[Blocco di testo]:
El Ghibli - rivista online di letteratura della migrazione

considerazioni generali

raffaele taddeo

Non è un romanzo, è una rapsodia di spunti, di riflessioni, di note biografiche, di considerazioni politiche.
E' forse il primo testo di letteratura postcoloniale – una considerazione a parte andrebbe fatta per i testi di Erminia Dell'Oro – di una immigrata che arriva in Italia nella fase pionieristica della immigrazione, cioè quando il flusso migratorio in Italia era appena accennato ed era ancora una rarità.
L'apparizione nel 1994 di Lontano da Mogadiscio fu una novità all'interno della primissima produzione letteraria perché non si poneva come un racconto di vita, un racconto autobiografico, così come era avvenuto per Io, venditore di elefanti, Immigrato e Chiamatemi Alì. Gli elementi autobiografici era pochi e appena accennati.
Il libro è diviso in sei parti con l'intenzione di raggruppare gli argomenti su elementi omogenei. La prima parte è centrata sulla Somalia di una volta. E' vissuta ancora come un paese mitico, da fiaba. "Il mio Paese un tempo era il paese delle favole", è l'attacco con cui Shirin Fazel Ramzanali inizia il suo elaborato. Ma l'affermazione iniziale viene rafforzata da una serie anaforica di "c'era" e "c'erano" e finisce con "c'era un cielo immenso con le sue grandi nuvole che non finiva mai di raccontare favole" così che il senso favolistica risulta più marcato.
Data questa prima immagine della percezione della Somalia, il testo, in questa prima parte, si sofferma a raccontare il quotidiano di un paese in pace, non ancora sconvolto dalla dittatura e dalla guerra. E' uno spaccato che persiste nel rappresentare un territorio da sogno. Quasi di soppiatto ad un certo punto fa capolino la descrizione di una presenza diffusa di italiani, che, in questo quadro, non sono visti come colonialisti. Il paragrafo inizia con una frase equivoca per l'attuale cultura storica diffusa oggi in Italia: "Ai tempi della Roma imperiale le navi che partivano per il corno d'Africa erano carichi di uomini in cerca di avventure". L'idea prima è di riportarsi alla Roma imperiale di Cesare e di Ottaviano. Poi si rifocalizza il tempo storico e si comprende che si sta parlando dell'epoca del fascismo, quando Mussolini con una serie di atti bellici tenta di conquistare tutta la Somalia anche quella occupata dalla Francia e dalla Gran Bretagna. E' evidente che presso i Somali l'Impero di Roma è quello fascista, mentre per gli italiani l'Impero è solo e solamente quello dei Cesari e dei Traiano. "Le vie, le scuole, le chiese, le caserme, i monumenti, i negozi, i cinema, i ristoranti, i bar e gli alberghi erano lo scenario di questa piccola Italia che facevano della mia città una provincia italiana, in cui i nomi ricorrenti erano: Bar Impero, Bar nazionale…via Roma, Corso Italia, Ospedale De Martino..". Sembra di essere in una qualsiasi città dell'Italia. Siamo, invece a Mogadiscio.

[Dati dell'esercizio]:
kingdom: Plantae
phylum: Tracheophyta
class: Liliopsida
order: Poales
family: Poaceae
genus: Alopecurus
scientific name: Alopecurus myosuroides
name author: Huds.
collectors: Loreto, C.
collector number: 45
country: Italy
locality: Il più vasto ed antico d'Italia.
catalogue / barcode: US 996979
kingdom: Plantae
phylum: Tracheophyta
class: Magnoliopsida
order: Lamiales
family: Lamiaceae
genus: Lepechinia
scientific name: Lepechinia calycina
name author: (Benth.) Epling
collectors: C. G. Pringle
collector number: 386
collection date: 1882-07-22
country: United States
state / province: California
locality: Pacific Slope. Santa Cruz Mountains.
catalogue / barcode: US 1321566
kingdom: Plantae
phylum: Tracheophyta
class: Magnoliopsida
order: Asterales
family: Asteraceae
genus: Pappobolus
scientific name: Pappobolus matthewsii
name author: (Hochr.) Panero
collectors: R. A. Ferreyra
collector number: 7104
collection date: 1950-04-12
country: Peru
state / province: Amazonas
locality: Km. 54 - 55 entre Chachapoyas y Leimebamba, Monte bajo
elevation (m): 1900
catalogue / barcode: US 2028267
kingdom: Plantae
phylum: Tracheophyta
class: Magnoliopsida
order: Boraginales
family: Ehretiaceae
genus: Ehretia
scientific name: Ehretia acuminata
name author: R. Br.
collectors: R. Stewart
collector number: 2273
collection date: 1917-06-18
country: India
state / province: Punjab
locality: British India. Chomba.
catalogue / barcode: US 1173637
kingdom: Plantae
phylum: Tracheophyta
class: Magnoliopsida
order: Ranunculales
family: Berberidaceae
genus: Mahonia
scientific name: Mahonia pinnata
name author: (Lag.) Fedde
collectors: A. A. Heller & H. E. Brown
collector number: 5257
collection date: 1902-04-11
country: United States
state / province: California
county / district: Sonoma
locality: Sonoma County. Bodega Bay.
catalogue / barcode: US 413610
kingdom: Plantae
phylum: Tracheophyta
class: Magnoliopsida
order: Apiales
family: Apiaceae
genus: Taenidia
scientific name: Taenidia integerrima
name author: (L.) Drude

[Compiti assegnati]:
• a. Nella recensione di Lontano da Mogadiscio, una citazione riporta i nomi ricorrenti nella città. Elencali tutti.
• b. Ricopia le voci partendo dalla riga che contiene "locality: British India. Chomba." e fermandoti dopo quella che contiene "catalogue / barcode: US 413610".

[Risposte fornite]:
• a.
Bar Impero
Bar nazionale
via Roma
Corso Italia
Ospedale De Martino

• b.
locality: British India. Chomba.
catalogue / barcode: US 1173637
kingdom: Plantae
phylum: Tracheophyta
class: Magnoliopsida
order: Ranunculales
family: Berberidaceae
genus: Mahonia
scientific name: Mahonia pinnata
name author: (Lag.) Fedde
collectors: A. A. Heller & H. E. Brown
collector number: 5257
collection date: 1902-04-11
country: United States
state / province: California
county / district: Sonoma
locality: Sonoma County. Bodega Bay.
catalogue / barcode: US 413610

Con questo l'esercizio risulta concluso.